DIRECTIONS FOR THIS TASK
Replace "developed" with "processed" in the stretch from the start of the records through the line containing "filmic rgb: black relative exposure -7.32", and give those lines again with nothing else changed.

EXTRACTED DATA
___

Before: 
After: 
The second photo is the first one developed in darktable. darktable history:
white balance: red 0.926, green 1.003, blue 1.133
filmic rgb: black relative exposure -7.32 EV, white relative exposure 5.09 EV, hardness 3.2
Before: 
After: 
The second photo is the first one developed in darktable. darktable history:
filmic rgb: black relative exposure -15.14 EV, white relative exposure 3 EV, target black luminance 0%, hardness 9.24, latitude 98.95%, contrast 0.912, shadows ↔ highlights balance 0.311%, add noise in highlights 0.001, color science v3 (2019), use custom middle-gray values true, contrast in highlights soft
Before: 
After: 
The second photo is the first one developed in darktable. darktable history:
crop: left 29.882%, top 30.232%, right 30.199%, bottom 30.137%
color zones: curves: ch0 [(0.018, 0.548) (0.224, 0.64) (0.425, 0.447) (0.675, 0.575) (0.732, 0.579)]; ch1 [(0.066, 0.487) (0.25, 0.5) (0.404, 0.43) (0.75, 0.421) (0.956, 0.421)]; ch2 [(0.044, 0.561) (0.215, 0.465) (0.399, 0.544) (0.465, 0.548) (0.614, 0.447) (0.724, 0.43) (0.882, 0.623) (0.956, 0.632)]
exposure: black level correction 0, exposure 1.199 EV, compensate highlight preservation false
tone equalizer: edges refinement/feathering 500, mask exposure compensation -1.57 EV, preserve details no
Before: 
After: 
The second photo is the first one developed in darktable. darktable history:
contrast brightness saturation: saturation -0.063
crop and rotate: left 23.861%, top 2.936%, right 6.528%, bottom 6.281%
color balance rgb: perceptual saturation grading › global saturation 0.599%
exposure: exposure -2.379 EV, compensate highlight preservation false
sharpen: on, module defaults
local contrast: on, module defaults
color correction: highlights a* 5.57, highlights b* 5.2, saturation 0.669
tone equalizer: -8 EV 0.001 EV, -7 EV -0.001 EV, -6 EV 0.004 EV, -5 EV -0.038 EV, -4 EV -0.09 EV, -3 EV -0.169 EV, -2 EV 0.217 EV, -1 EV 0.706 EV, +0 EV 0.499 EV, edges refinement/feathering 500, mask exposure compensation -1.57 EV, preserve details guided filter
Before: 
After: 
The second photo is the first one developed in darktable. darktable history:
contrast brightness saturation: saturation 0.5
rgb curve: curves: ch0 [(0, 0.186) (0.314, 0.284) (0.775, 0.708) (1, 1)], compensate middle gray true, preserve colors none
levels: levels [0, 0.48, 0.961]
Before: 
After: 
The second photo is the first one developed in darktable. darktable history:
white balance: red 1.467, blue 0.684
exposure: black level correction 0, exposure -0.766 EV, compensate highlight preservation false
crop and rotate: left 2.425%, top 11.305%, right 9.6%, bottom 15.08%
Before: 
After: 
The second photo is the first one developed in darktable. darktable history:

___

OUTPUT BELOW
Before: 
After: 
The second photo is the first one processed in darktable. darktable history:
white balance: red 0.926, green 1.003, blue 1.133
filmic rgb: black relative exposure -7.32 EV, white relative exposure 5.09 EV, hardness 3.2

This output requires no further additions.